══ STORED DATA

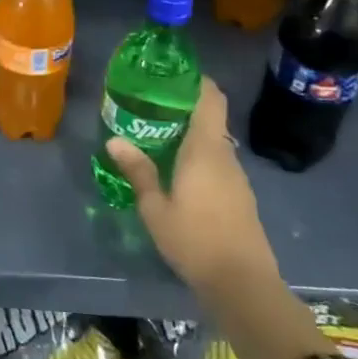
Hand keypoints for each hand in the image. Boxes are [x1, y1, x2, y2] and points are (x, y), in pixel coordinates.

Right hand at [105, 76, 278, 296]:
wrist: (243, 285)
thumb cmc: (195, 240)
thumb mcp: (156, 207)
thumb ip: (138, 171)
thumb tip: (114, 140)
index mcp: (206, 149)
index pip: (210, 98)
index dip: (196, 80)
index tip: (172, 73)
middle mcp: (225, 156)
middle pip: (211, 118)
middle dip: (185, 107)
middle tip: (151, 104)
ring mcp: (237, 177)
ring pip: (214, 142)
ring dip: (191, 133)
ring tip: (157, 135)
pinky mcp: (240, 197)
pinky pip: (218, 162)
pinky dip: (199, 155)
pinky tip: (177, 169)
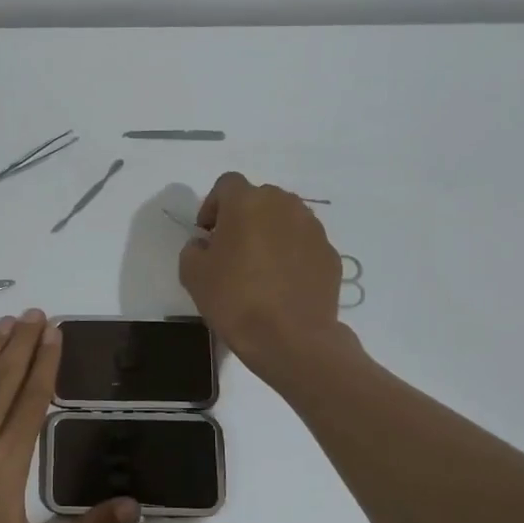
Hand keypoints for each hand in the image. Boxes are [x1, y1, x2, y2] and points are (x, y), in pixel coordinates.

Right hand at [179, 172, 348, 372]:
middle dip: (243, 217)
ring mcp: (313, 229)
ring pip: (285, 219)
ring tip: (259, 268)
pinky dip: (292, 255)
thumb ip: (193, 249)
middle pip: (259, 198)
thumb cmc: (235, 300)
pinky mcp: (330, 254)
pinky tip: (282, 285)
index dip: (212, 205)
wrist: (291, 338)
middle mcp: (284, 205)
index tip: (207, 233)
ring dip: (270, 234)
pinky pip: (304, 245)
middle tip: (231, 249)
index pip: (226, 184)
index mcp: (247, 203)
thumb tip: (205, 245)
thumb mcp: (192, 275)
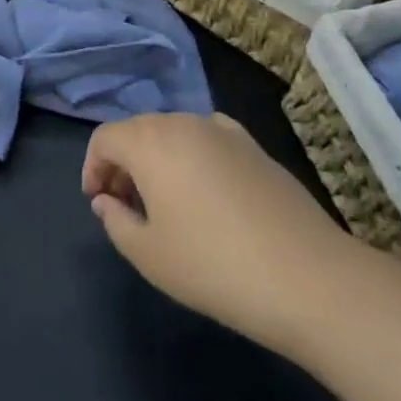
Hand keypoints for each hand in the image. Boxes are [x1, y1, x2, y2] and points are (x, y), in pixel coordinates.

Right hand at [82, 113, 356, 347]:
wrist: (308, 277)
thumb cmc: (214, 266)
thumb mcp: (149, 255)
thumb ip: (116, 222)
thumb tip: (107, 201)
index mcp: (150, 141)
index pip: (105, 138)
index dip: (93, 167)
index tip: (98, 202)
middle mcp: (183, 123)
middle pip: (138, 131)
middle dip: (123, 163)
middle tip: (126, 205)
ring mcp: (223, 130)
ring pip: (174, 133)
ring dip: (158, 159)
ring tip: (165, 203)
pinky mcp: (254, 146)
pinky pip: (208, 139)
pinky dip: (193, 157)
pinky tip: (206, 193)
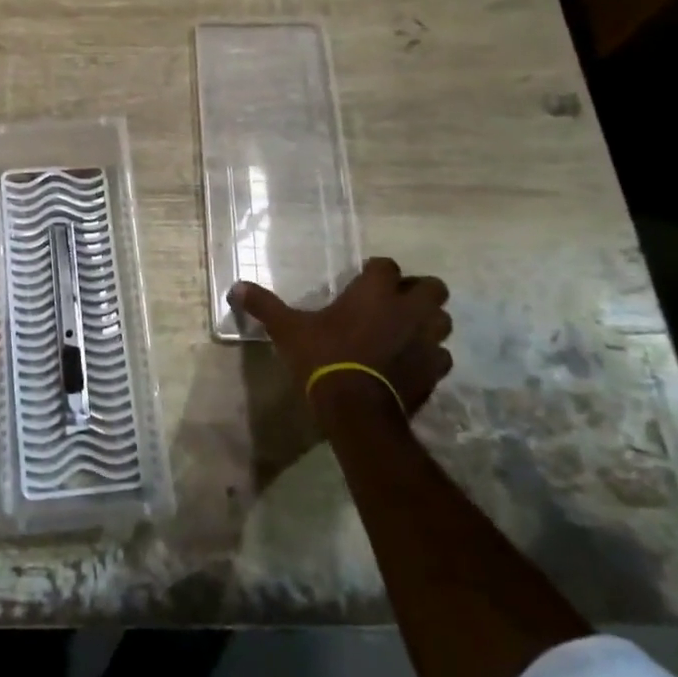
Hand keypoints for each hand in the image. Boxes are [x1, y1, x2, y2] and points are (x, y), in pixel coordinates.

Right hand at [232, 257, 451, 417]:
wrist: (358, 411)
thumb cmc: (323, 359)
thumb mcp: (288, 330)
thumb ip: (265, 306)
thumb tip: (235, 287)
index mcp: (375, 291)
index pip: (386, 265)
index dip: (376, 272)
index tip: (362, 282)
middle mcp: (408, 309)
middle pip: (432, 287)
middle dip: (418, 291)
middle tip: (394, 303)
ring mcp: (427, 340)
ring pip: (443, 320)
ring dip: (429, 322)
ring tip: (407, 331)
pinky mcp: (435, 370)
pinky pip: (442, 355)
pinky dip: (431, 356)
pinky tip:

════

Only the lines from the start of the records to the one containing "index pip: (386, 265)" should be repeated, exactly and with both ends kept; drop any pictures.

Hand keypoints for each hand in the image. Boxes are [x1, y1, x2, y2] and points are (x, y), in pixel coordinates.

Right hand at [105, 76, 278, 296]:
wrist: (243, 285)
thumb cmc: (195, 240)
thumb mcp: (156, 207)
thumb ip: (138, 171)
thumb tip: (114, 140)
index mcp: (206, 149)
index pip: (210, 98)
index dip: (196, 80)
index tip: (172, 73)
middle mcp: (225, 156)
middle pip: (211, 118)
middle dip: (185, 107)
middle tip: (151, 104)
ring mcp: (237, 177)
ring pip: (214, 142)
ring dip: (191, 133)
ring tip: (157, 135)
pinky mcp: (240, 197)
pinky pip: (218, 162)
pinky dip: (199, 155)
pinky tip: (177, 169)
Hand keypoints for each hand in the image. Boxes are [x1, y1, x2, y2] and points are (x, y), in pixel coordinates.

Right hand at [179, 172, 348, 372]:
middle dip: (243, 217)
ring mcp: (313, 229)
ring pip: (285, 219)
ring tip: (259, 268)
pinky dip: (292, 255)
thumb ip: (193, 249)
middle pip: (259, 198)
thumb cmc: (235, 300)
pinky mcp: (330, 254)
pinky tip: (282, 285)
index dip: (212, 205)
wrist: (291, 338)
middle mcp: (284, 205)
index tip: (207, 233)
ring dip: (270, 234)
pinky pip: (304, 245)
middle tip: (231, 249)
index pip: (226, 184)
index mcp: (247, 203)
thumb tip: (205, 245)
thumb mcp: (192, 275)
Hand keypoints for each hand in the image. Boxes are [x1, y1, x2, y2] and points are (x, y), in pixel coordinates.

Right hand at [82, 113, 356, 347]:
wrist: (308, 277)
thumb cmc: (214, 266)
thumb mcp: (149, 255)
thumb ip: (116, 222)
thumb tip: (107, 201)
index mcp: (150, 141)
index pip: (105, 138)
index dip: (93, 167)
index tip: (98, 202)
middle mcp: (183, 123)
middle pip: (138, 131)
middle dip: (123, 163)
middle tip: (126, 205)
ring mcp: (223, 130)
ring pip: (174, 133)
ring dip: (158, 159)
ring tip: (165, 203)
pinky mcp: (254, 146)
pinky pip: (208, 139)
pinky dip: (193, 157)
pinky tip: (206, 193)
Hand keypoints for each hand in the image. Boxes are [x1, y1, x2, y2] and points are (x, y), in pixel coordinates.

Right hand at [232, 257, 451, 417]:
wrist: (358, 411)
thumb cmc: (323, 359)
thumb mcp: (288, 330)
thumb ip: (265, 306)
thumb tip: (235, 287)
index mcp: (375, 291)
index pip: (386, 265)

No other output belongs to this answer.